1S-try (INF)explain word “(INF)try” 2PL-ALL.
I try to explain the word “to try” to you.

I try to make this easy… trying is something which rejistanian does more often than not. The sentence ‘do or do not, there is no try’ sounds all-too-certain for cautious rejistanis. When a rejistani does something s/he wants to succeed, s/he probably says that she tries doing it in order not to spoil success by assuming it. It is also used when replying to a compliment on a skill or achievement: “Il’visko rejistaniha veka al.” – “Texeki. Xe’najny” (You speak very good rejistanian – Thanks. I try.) Najny as adjective means “attempted”, najny’het is an attempt.

The C-brackets are used instead of the quotation marks in rejistanian because of the first rejistanian font. there are quite a few ways to latinize Rejistanian: Naively, ReSCII and the compromise of both, which I normally use. In the Naive latinization, every letter is translated in its latin equivalent. The kata’het is written as ‘.’ or as ‘?’ depending on whether a question is asked or not, the kata’het xihim and the kata’het jula are both a ‘,’, numbers are written in Arabic digits, the helku’het is an inverted double breve below or a ~, etc. The ReSCII version is for the use with the fonts of Rejistanian. Thus every letter which looks differently is written differently. This means that numbers are full of weird characters (it makes sense on the German keyboard: Shift + x is “10^x”) and letters which are helkued are replaced by other, completely unrelated letters (ie: HangWila instead of Hank~hila/Hank͜hila). The compromise, which I normally use uses { and } for the quotation marks, ‘,’ for kata’het xihim and the kata’het jula (but like ReSCII puts the kata’het jula in front of the next letter without a space) and writes numbers as arabic digits and number terms in normal brackets, ie: 8 (ke) instead of 8! for 80. It uses the tilde or the inverted double breve below. It is supposed not to look too ugly and to allow to transform it into ReSCII via regular expressions.

In other news: I noticed something odd: salad and lettuce have the same word in German: Salat. Which means that a salad without lettuce (a cucmber salad for example) is “ein Salat ohne Salat”. However, before you start to think that the Germans are stupid or crazy, think about the fact that during an English Excel course, someone asked why the teacher was speaking about “salad dressing” (when he actually talked about “cell addressing”). And that you ‘dress’ a salad, as if it was naked before 😉

In more natlang-related topics, I am trying to start learning Russian. I like languages and the fact that Russian is the natlang of my fiancé is quite a reason why I am learning this specific one. Wish me luck (or easy success if you are rejistanian 😉 )!

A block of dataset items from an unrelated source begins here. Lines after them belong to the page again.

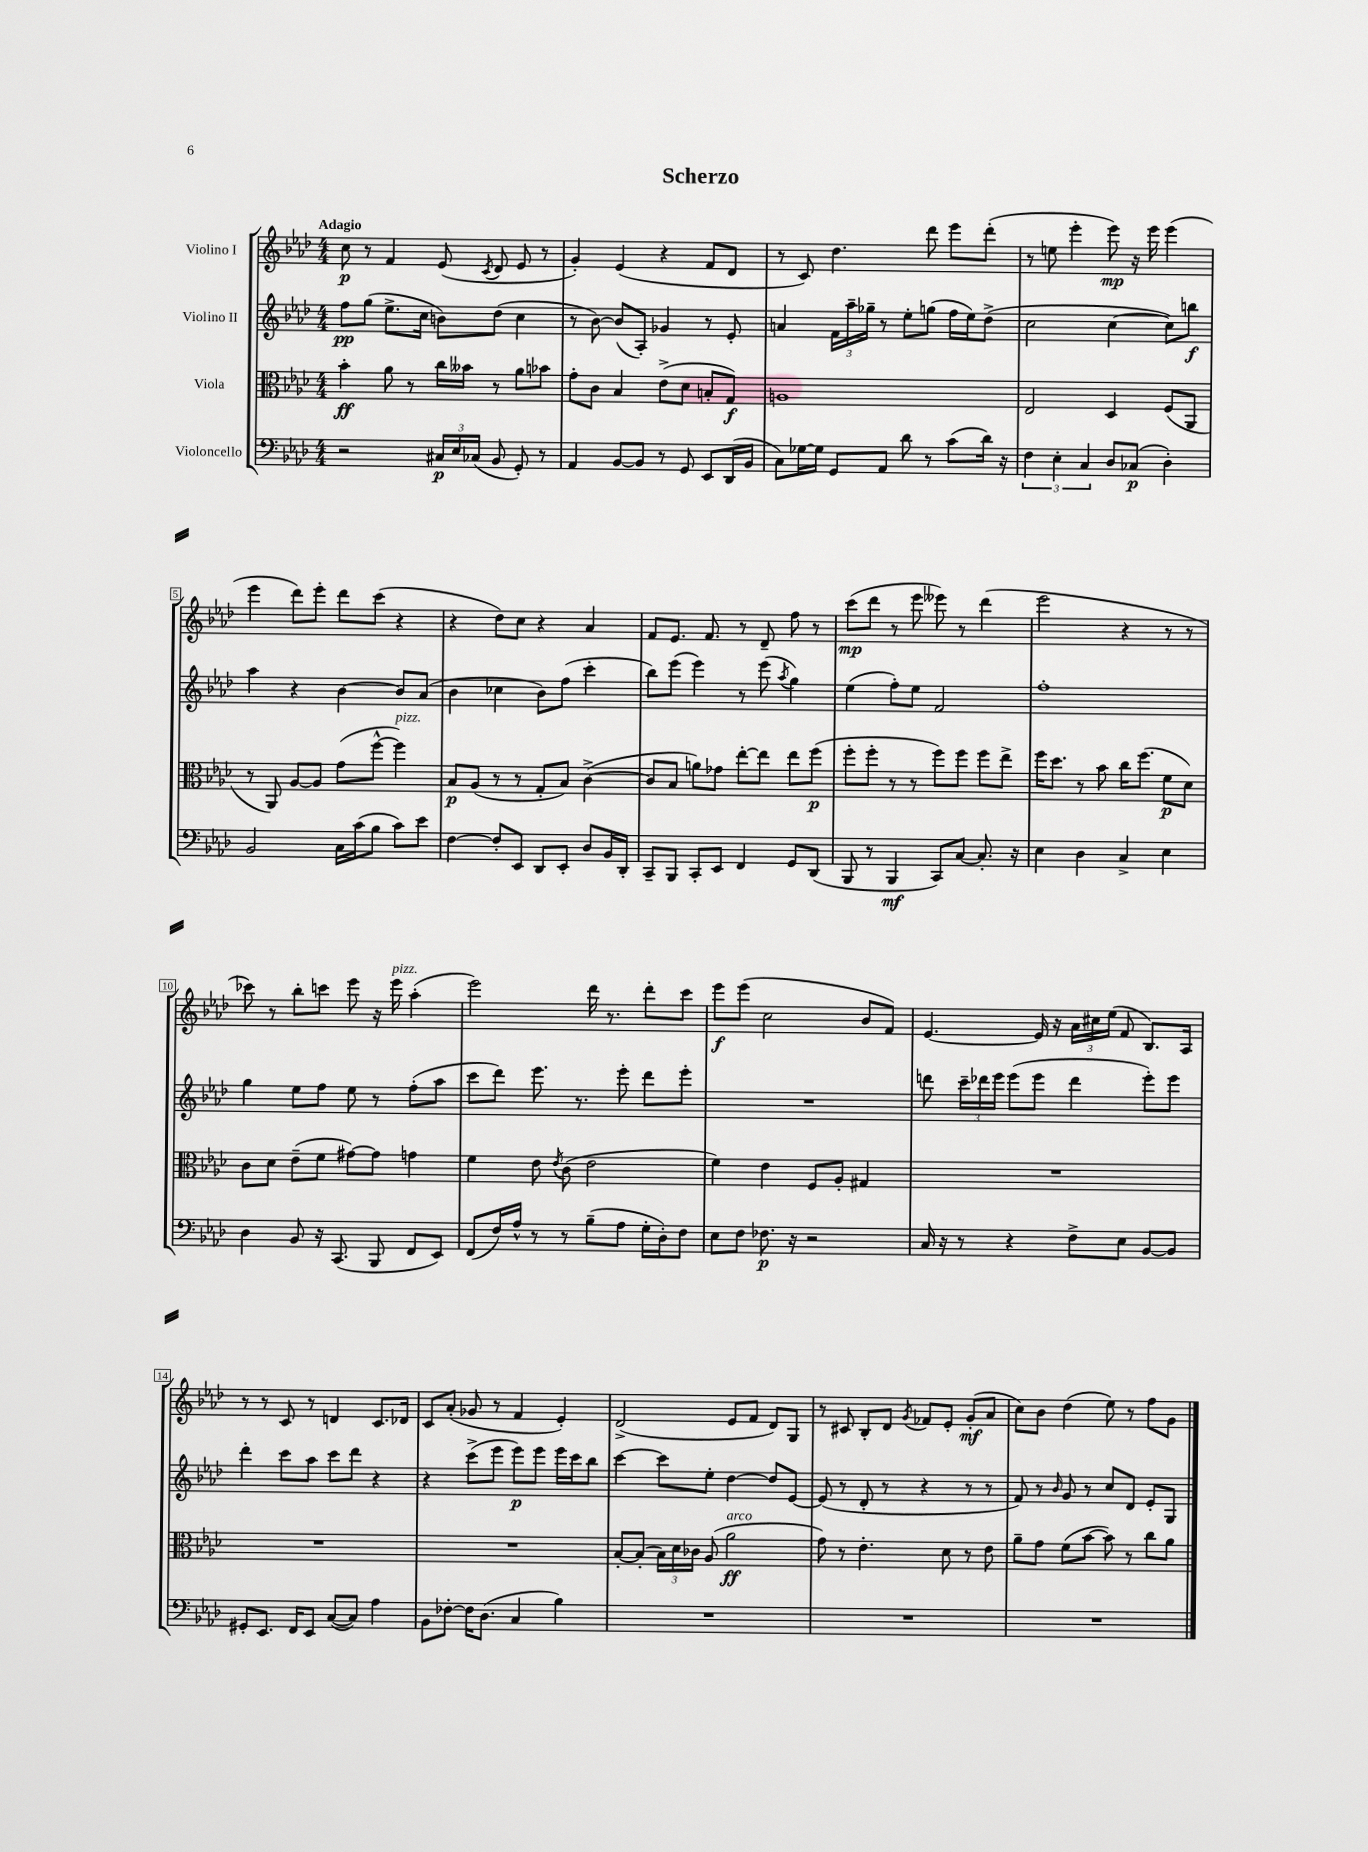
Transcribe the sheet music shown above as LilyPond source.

\header { title = "Scherzo" }
<<
\new StaffGroup <<
\new Staff = "s0" \with { instrumentName = "Violino I" } {
    \clef treble \key aes \major \numericTimeSignature \time 4/4 \tempo "Adagio"
    \autoBeamOff c''8\p r8 f'4 ees'8( \acciaccatura { c'8 } des'8 ees'8 r8 |
    g'4-.) ees'4( r4 f'8[ des'8] |
    r8 c'8) des''4. des'''8 ees'''8[ des'''8]-.( |
    r8 e''8 ees'''4-. ees'''8\mp) r16 ees'''16 ees'''4( |
    ees'''4 des'''8[) ees'''8]-. des'''8[ c'''8]( r4 |
    r4 des''8[) c''8] r4 aes'4 |
    f'8[ ees'8.] f'8. r8 des'8-- f''8 r8 |
    c'''8[\mp( des'''8] r8 ees'''8 eeses'''8) r8 des'''4( |
    ees'''2 r4 r8 r8 |
    ces'''8) r8 bes''8[-. c'''8] ees'''8 r16 ees'''16^\markup { \italic "pizz." } aes''4-.( |
    ees'''2) des'''16 r8. des'''8[-. c'''8] |
    ees'''8[\f ees'''8]( c''2 bes'8[ f'8]) |
    ees'4.~ ees'16 r16 \tuplet 3/2 { aes'16[ cis''16 ees''16]( } f'8 bes8.[) aes16] |
    r8 r8 c'8 r8 d'4 c'8.[ des'16] |
    c'8[ aes'8]-.( ges'8 r8 f'4 ees'4-.) |
    des'2->( ees'8[ f'8] des'8[) g8] |
    r8 cis'8 bes8[-. des'8] \acciaccatura { g'8 } fes'8[ ees'8]-. g'8[-.\mf( aes'8] |
    c''8[) bes'8] des''4( ees''8) r8 f''8[ g'8] \bar "|." |
}
\new Staff = "s1" \with { instrumentName = "Violino II" } {
    \clef treble \key aes \major \numericTimeSignature \time 4/4
    \autoBeamOff f''8[\pp g''8]( ees''8.[-> c''16] b'8[) des''8]( c''4 |
    r8 bes'8~) bes'8[( aes8]-.) ges'4 r8 ees'8-. |
    a'4 \tuplet 3/2 { f'16[ aes''16-- ges''16]-- } r8 ees''8[-. g''8]( f''16[ ees''16) des''8]->( |
    c''2 c''4~ c''8[) b''8]\f |
    aes''4 r4 bes'4~ bes'8[ aes'8]( |
    bes'4 ces''4 bes'8[) f''8]( c'''4-. |
    bes''8[) ees'''8]( ees'''4) r8 ees'''8( \acciaccatura { aes''8 } g''4) |
    ees''4( f''8[-.) ees''8] f'2 |
    f''1-. |
    g''4 ees''8[ f''8] ees''8 r8 f''8[-.( aes''8] |
    c'''8[ des'''8]) ees'''8. r8. ees'''8-. des'''8[ ees'''8]-. |
    R1 |
    d'''8 \tuplet 3/2 { c'''16[-- des'''16 ees'''16] } ees'''8[( ees'''8] des'''4 ees'''8[-.) ees'''8] |
    des'''4-. c'''8[ aes''8] c'''8[ des'''8] r4 |
    r4 c'''8[->( ees'''8] ees'''8[\p) ees'''8] ees'''16[ c'''16 bes''8] |
    c'''4~ c'''8[ ees''8]-. des''4~ des''8[ ees'8]~ |
    ees'8( r8 des'8-. r8 r4 r8 r8 |
    f'8) r8 \grace { bes'16 } g'8 r8 c''8[ des'8] ees'8[-. g8] \bar "|." |
}
\new Staff = "s2" \with { instrumentName = "Viola" } {
    \clef alto \key aes \major \numericTimeSignature \time 4/4
    \autoBeamOff bes'4-.\ff aes'8 r8 c''16[ beses'16] r8 aes'8[ bes'8] |
    g'8[-. c'8] bes4 ees'8[->( des'8] b8[-. g8]\f) |
    a1 |
    ees2 des4 f8[( aes,8] |
    r8 aes,8) aes8[~ aes8] g'8[( f''8]~-^ f''4^\markup { \italic "pizz." }) |
    bes8[\p aes8]( r8 r8 g8[-. bes8]) c'4~->( |
    c'8[ bes8] a'8[) ges'8] ees''8[~-. ees''8] ees''8[ f''8]\p( |
    f''8[-. f''8]-. r8 r8 f''8[) f''8] f''8[ ees''8]-> |
    f''16[ des''8.] r8 bes'8 c''16[ f''8.]( f'8[\p des'8]) |
    c'8[ des'8] ees'8[--( f'8] gis'8[~) gis'8] g'4 |
    f'4 ees'8 \acciaccatura { ees'8 } c'8( ees'2 |
    f'4) ees'4 f8[ aes8]-. gis4 |
    R1 |
    R1 |
    R1 |
    bes8[~-. bes8]-.( \tuplet 3/2 { bes16[) des'16 ces'16] } aes8( aes'2\ff^\markup { \italic "arco" } |
    g'8) r8 ees'4.-. des'8 r8 ees'8 |
    aes'8[-- g'8] f'8[( bes'8]~ bes'8) r8 c''8[ aes'8] \bar "|." |
}
\new Staff = "s3" \with { instrumentName = "Violoncello" } {
    \clef bass \key aes \major \numericTimeSignature \time 4/4
    \autoBeamOff r2 \tuplet 3/2 { cis16[\p ees16 ces16]( } bes,8 g,8-.) r8 |
    aes,4 bes,8[~ bes,8] r8 g,8 ees,8[ des,16( bes,16] |
    c8[) ges16~ ges16] g,8[ aes,8] des'8 r8 c'8[( des'16]) r16 |
    \tuplet 3/2 { f4 ees4-. c4 } des8[ ces8]\p( des4-.) |
    bes,2 c16[ c'16( bes8] c'8[) ees'8] |
    f4~ f8[-. ees,8] des,8[ ees,8]-. des8[ bes,16 des,16]-. |
    c,8[-- bes,,8] c,8[-. ees,8] f,4 g,8[ des,8]( |
    bes,,8 r8 bes,,4\mf c,8[) c8]~ c8.-. r16 |
    ees4 des4 c4-> ees4 |
    des4 bes,8 r16 c,8.( bes,,8 f,8[ ees,8]) |
    f,8[( f16) aes16]-^ r8 r8 bes8[--( aes8] g16[-. des16-.) f8] |
    ees8[ f8] fes8.\p r16 r2 |
    c16 r16 r8 r4 f8[-> ees8] bes,8[~ bes,8] |
    gis,8[-. ees,8.] f,16[ ees,8] c8[~( c8]) aes4 |
    bes,8[ fes8]~-. fes16[ des8.]( c4 bes4) |
    R1 |
    R1 |
    R1 \bar "|." |
}
>>
>>
\layout { \context { \Score \override BarNumber.stencil = #(make-stencil-boxer 0.1 0.3 ly:text-interface::print) } }
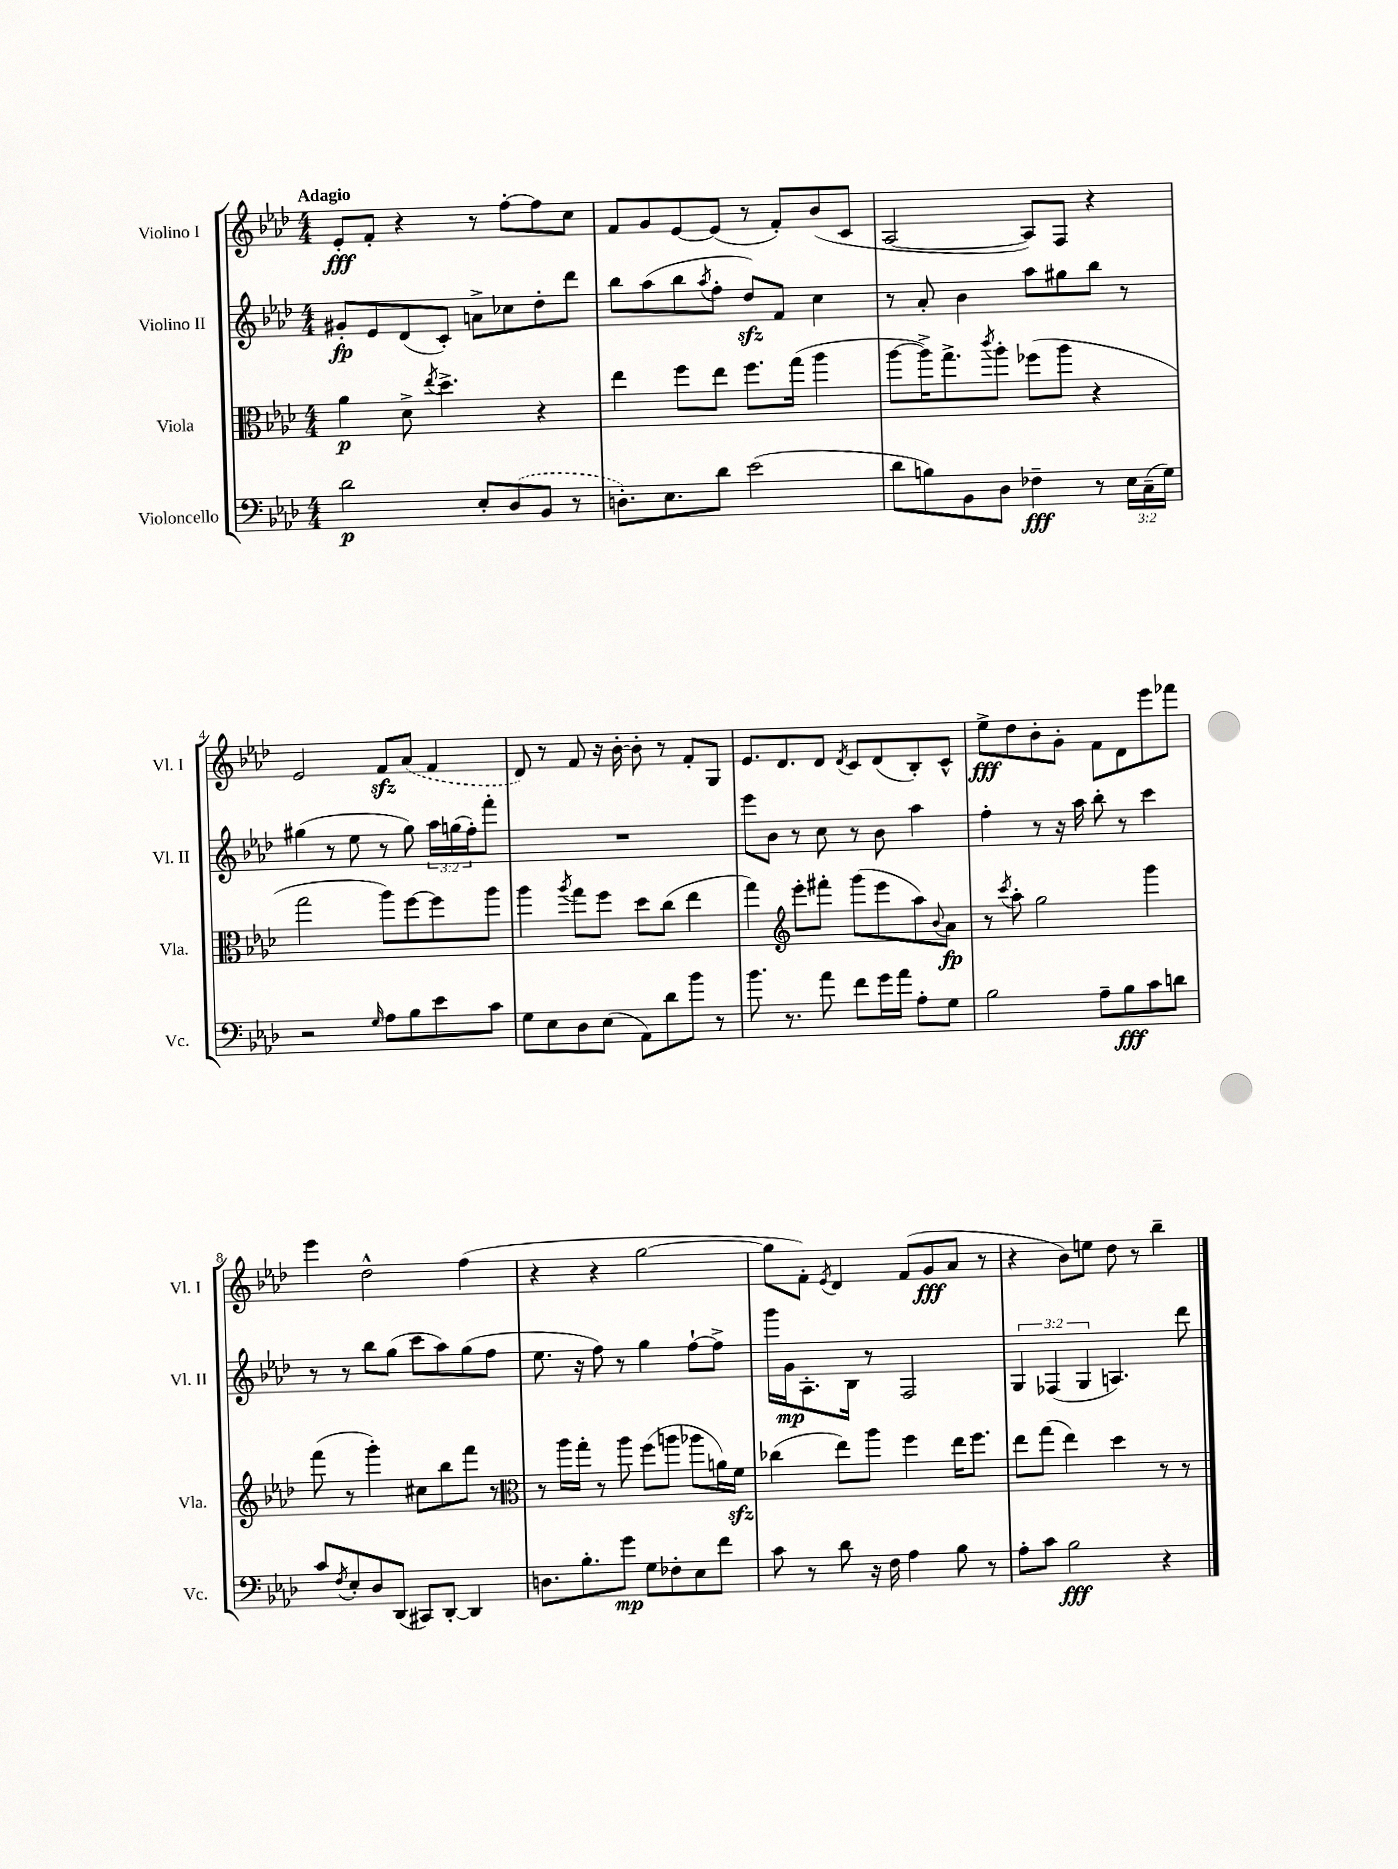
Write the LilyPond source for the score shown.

<<
\new StaffGroup <<
\new Staff = "s0" \with { instrumentName = "Violino I" shortInstrumentName = "Vl. I" } {
    \clef treble \key aes \major \numericTimeSignature \time 4/4 \tempo "Adagio"
    ees'8-.\fff f'8-. r4 r8 f''8~-. f''8 c''8 |
    f'8 g'8 ees'8~ ees'8( r8 f'8-.) bes'8( c'8 |
    aes2~ aes8) f8 r4 |
    ees'2 f'8\sfz \once \slurDashed aes'8( f'4 |
    des'8) r8 f'8 r16 bes'16~-. bes'8-. r8 f'8-. g8 |
    ees'8. des'8. des'8 \acciaccatura { des'8 } c'8 des'8( bes8-.) c'8-^ |
    ees''8->\fff des''8 bes'8-. g'8-. f'8 des'8 ees'''8 fes'''8 |
    ees'''4 des''2-^ f''4( |
    r4 r4 g''2~ |
    g''8 f'8-.) \acciaccatura { ees'8 } des'4 f'8( g'8\fff aes'8 r8 |
    r4 bes'8) e''8 des''8 r8 bes''4-- \bar "|." |
}
\new Staff = "s1" \with { instrumentName = "Violino II" shortInstrumentName = "Vl. II" } {
    \clef treble \key aes \major \numericTimeSignature \time 4/4 \override Staff.TupletNumber.text = #tuplet-number::calc-fraction-text
    gis'8-.\fp ees'8 des'8( c'8-.) a'8-> ces''8 des''8-. des'''8 |
    bes''8 aes''8( bes''8 \acciaccatura { aes''8 } f''8-. des''8\sfz) f'8 c''4 |
    r8 aes'8-. bes'4 aes''8 gis''8 bes''8 r8 |
    gis''4( r8 ees''8 r8 gis''8) \tuplet 3/2 { aes''16 g''16( f''16-.) } f'''8-. |
    R1 |
    ees'''8 bes'8 r8 c''8 r8 bes'8 aes''4 |
    f''4-. r8 r16 aes''16 bes''8-. r8 c'''4 |
    r8 r8 bes''8 g''8( c'''8 aes''8) g''8( f''8 |
    ees''8. r16 f''8) r8 g''4 f''8~-! f''8-> |
    g'''16 g'16\mp aes8.-. bes16 r8 f2 |
    \tuplet 3/2 { g4 fes4( g4 } a4.) des'''8 \bar "|." |
}
\new Staff = "s2" \with { instrumentName = "Viola" shortInstrumentName = "Vla." } {
    \clef alto \key aes \major \numericTimeSignature \time 4/4
    aes'4\p des'8-> \acciaccatura { ees''8 } des''4.-> r4 |
    ees''4 f''8 ees''8 f''8. g''16( aes''4 |
    aes''8~ aes''16->) g''8.-> \acciaccatura { c'''8 } aes''8-. fes''8( aes''8 r4 |
    g''2 aes''8) f''8~ f''8 aes''8 |
    aes''4 \acciaccatura { aes''8 } g''8 f''8 des''8 c''8( ees''4 |
    g''4) \clef treble ees'''8-. fis'''8-. g'''8( ees'''8 aes''8) \appoggiatura { bes'8 } aes'8\fp |
    r8 \acciaccatura { c'''8 } aes''8-. g''2 g'''4 |
    f'''8( r8 g'''4-.) cis''8 bes''8 f'''8 r8 |
    \clef alto r8 aes''16 g''16-. r8 aes''8 f''8( a''8 aes''8 a'16) f'16\sfz |
    ces''4( ees''8) aes''8 f''4 ees''16 f''8. |
    ees''8 g''8( ees''4) des''4 r8 r8 \bar "|." |
}
\new Staff = "s3" \with { instrumentName = "Violoncello" shortInstrumentName = "Vc." } {
    \clef bass \key aes \major \numericTimeSignature \time 4/4 \override Staff.TupletNumber.text = #tuplet-number::calc-fraction-text
    des'2\p ees8-. \once \slurDashed des8( bes,8 r8 |
    d8.-.) ees8. des'8 ees'2( |
    des'8 b8) bes,8 des8 fes4--\fff r8 \tuplet 3/2 { ees16 c16--( g16) } |
    r2 \grace { g16 } aes8 bes8 ees'8 c'8 |
    g8 ees8 des8 ees8( aes,8) des'8 bes'8 r8 |
    bes'8. r8. aes'8 f'8 g'16 aes'16 aes8-. g8 |
    bes2 aes8-- bes8\fff c'8 d'8 |
    c'8 \acciaccatura { f8 } ees8-. des8 des,8( cis,8) des,8~-. des,4 |
    d8. bes8.-. g'8\mp g8 fes8-. ees8 f'8 |
    c'8 r8 des'8 r16 f16 aes4 bes8 r8 |
    aes8-. c'8 bes2\fff r4 \bar "|." |
}
>>
>>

For the current Challenge of the Week, I tried to translate the text into the conlang #, which is a new project of mine. # is not written, it and all information on it is only spoken and recorded. It is by far my biggest project: My rejistanian folder is 58MB big (48MB of it is audio, 4MB versioning information), the # folder is 213MB big. And that even though # is so far a very basic project. It is about as undoable as quuxlang, the nounless language. Both are possible in theory, but a chore in practice. The translation took more than 3 hours (including documenting grammar and vocabulary as well as various issues with audacity).
# was created after the thread about oral conlangs on the mailing list. To make it even more challenging, # has another purpose: It is supposed to make translating between it and English/German very hard due to different implicit assumptions. (BTW: # is just a character used to indicate text in the conlang, it is not the name of it).

For the lulz, here is a tool, which tells you your myers briggs type based on your blogging behaviour. Since for many people, the category they fit in can change, (see this skeptoid podcast) it is not even inaccurate. 😉 Apparently, I am ISTP (the mechanics), based on this posting.